Mit Siegfried Kracauer auf dem Weihnachtsmarkt
Konstanz, 28. November 2010, 13:50 | von MarcuccioKracauers Feuilleton »Weihnachtlicher Budenzauber« erschien in der »Frankfurter Zeitung« vom 24. Dezember 1932. Witzigerweise ist der 24. inzwischen ein Datum, an dem Weihnachtsmärkte, die Ende Oktober öffnen, schon lange wieder abgebaut sind. Mag auch sein, dass es 1932 noch keine Lebkuchen ab Ende August gab. Aber ansonsten hat sich wenig geändert:
Andrang
»eine unübersehbare Menschenmenge (…) bildet Knäuel, die zergehen, wälzt sich weiter und entschwindet wieder (…). Es ist, als sei das Gewimmel ein notwendiger Bestandteil der hölzernen Stadt.«
Lichterterror
»Hier in der Budenstadt wagt sich das Gelichter vollständig an den Tag. Es kriecht aus Ritzen und Schlupfwinkeln hervor und freut sich des Passierscheins, den man ihm in Erwartung der Feiertage gegeben hat. Solange sie dauern, währt seine Herrschaft.«
Weihnachtsmarktartikel
Kracauer beobachtet das klassisch zweigeteilte Angebot. Einerseits die sinnlosen »Dinge, die unserer Laune so sehr zu Willen sind, daß sie auf den leisesten Druck durch den Hohlraum der Feiertagszeit hüpfen«. Zum Beispiel Aufziehspielzeug:
»Die Katze lupft ein Bein, der Esel streckt Zunge und Schwanz raus, und die graue Maus, der ›Schrecken der Damenwelt‹, huscht pfeilgeschwind über den Boden. Es muß schön sein, wenn die Damen quietschen und sich hinterher alles in Wohlgefallen auflöst.«
Daneben jede Menge »Puppengeschöpfe« und »Dämonen, die sich das ganze Jahr über nicht austoben dürfen« – etwa dieser Arcimboldo aus Kurzwaren:
»Seine Gliedmaßen sind Garnspulen und -rollen, und das ganze Gestell wird von einem Seidenstern gekrönt. Wehe, wenn ihn einer abwickelte. Dann verschwände die drollige Schrecklichkeit, und das Fadenmännchen wirkte zu unserem Verderben wieder hinter den Kulissen.«
Andererseits »handfeste Waren«, die man eigentlich das ganze Jahr kaufen könnte:
»Seifen, Krawatten, Parfümerien, Schals (…), die sich über ihre nichtsnutzige Nachbarschaft erhaben dünken. Sie liegen in Koffern zur Schau, die so billig sind wie sie selber, und fordern seriöse Beachtung. Aber wenn sie auch noch so wichtig tun, gehören sie darum doch nicht minder zur Bagage ringsum. Man hat sie aus den Geschäften vertrieben, und nun führen sie in der Budenstadt dieselbe Vagabundenexistenz wie das übrige Gelichter und die Verkäufer an Ständen und Tischen.«
Mit keinem einzigen Wort erwähnt wird, was vielleicht für einen versöhnlicheren Rundgang gesorgt hätte: Glühwein.

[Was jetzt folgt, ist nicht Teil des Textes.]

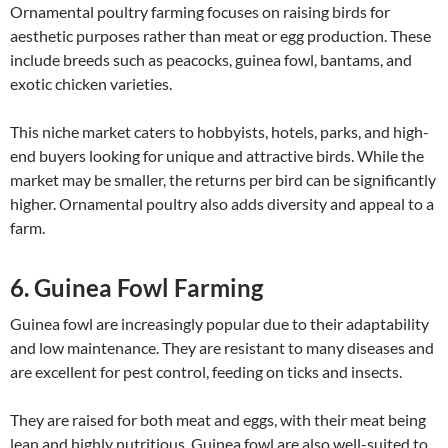
Ornamental poultry farming focuses on raising birds for
aesthetic purposes rather than meat or egg production. These
include breeds such as peacocks, guinea fowl, bantams, and
exotic chicken varieties.
This niche market caters to hobbyists, hotels, parks, and high-
end buyers looking for unique and attractive birds. While the
market may be smaller, the returns per bird can be significantly
higher. Ornamental poultry also adds diversity and appeal to a
farm.
6. Guinea Fowl Farming
Guinea fowl are increasingly popular due to their adaptability
and low maintenance. They are resistant to many diseases and
are excellent for pest control, feeding on ticks and insects.
They are raised for both meat and eggs, with their meat being
lean and highly nutritious. Guinea fowl are also well-suited to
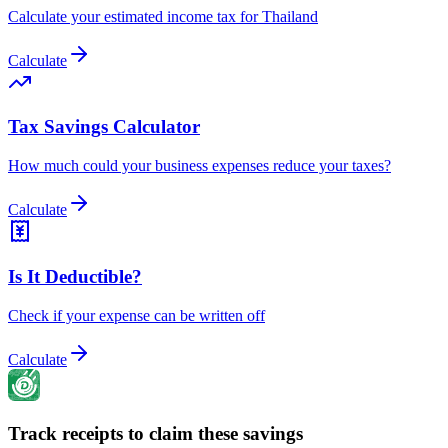
Calculate your estimated income tax for Thailand
Calculate
Tax Savings Calculator
How much could your business expenses reduce your taxes?
Calculate
Is It Deductible?
Check if your expense can be written off
Calculate
Track receipts to claim these savings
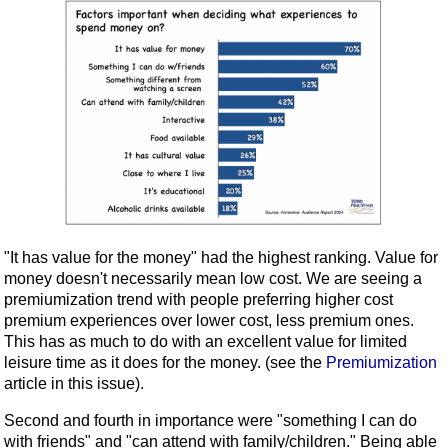
"It has value for the money" had the highest ranking. Value for
money doesn't necessarily mean low cost. We are seeing a
premiumization trend with people preferring higher cost
premium experiences over lower cost, less premium ones.
This has as much to do with an excellent value for limited
leisure time as it does for the money. (see the
Premiumization
article in this issue).
Second and fourth in importance were "something I can do
with friends" and "can attend with family/children." Being able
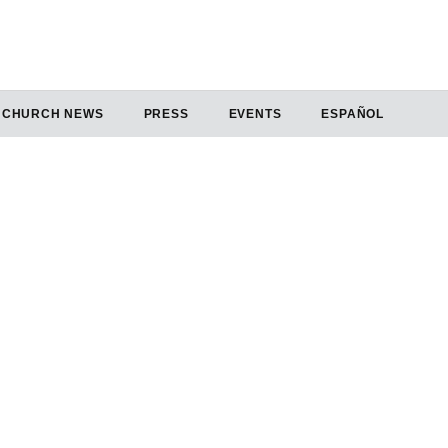
CHURCH NEWS
PRESS
EVENTS
ESPAÑOL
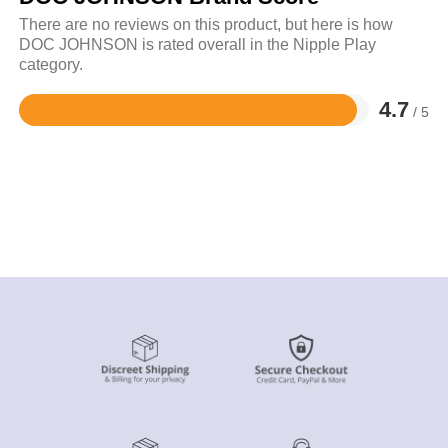
There are no reviews on this product, but here is how
DOC JOHNSON is rated overall in the Nipple Play
category.
4.7
/ 5
Rated
4.7
out
of
5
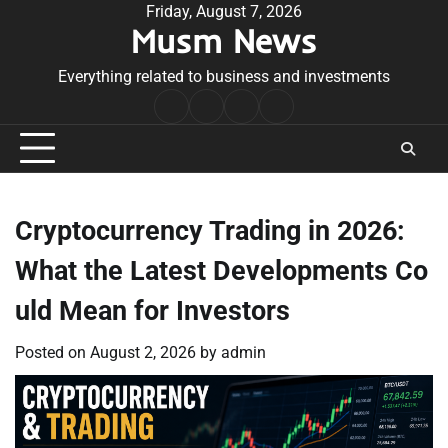
Skip
Friday, August 7, 2026
Musm News
to
content
Everything related to business and investments
Home
Terms
Privacy
Contact
&
Policy
Us
Conditions
Cryptocurrency Trading in 2026:
What the Latest Developments Co
uld Mean for Investors
Posted on
August 2, 2026
by
admin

Am 3. Dezember 2010 um 16:25 Uhr
kleine anmerkung: gelichter hat hier nichts mit licht zu tun, es bedeutet soviel wie: „nicht so richtig vertrauenserweckende gesellen, leute, zwielichtige gestalten, typen von der sorte“, uspr. relativ wertfrei „leute von der art, solche leute“. vgl. auch Deutsches WB 5, 3016-3018.
Am 3. Dezember 2010 um 16:29 Uhr
aehm ulrike, ich glaube das mit dem ge/lichter ist ironisch gemeint, wuerde mich jedenfalls wundern wenn nicht
Am 3. Dezember 2010 um 16:38 Uhr
Sehe ich auch so, es geht um doppelten Sinn (typisch für Feuilleton der 20er /Anfang 30erjahre?), man beachte auch im letzten Zitat den Doppelsinn von „Bagage“. aber gut, der Witz wird durch die Erklärung hier bestimmt nicth besser :)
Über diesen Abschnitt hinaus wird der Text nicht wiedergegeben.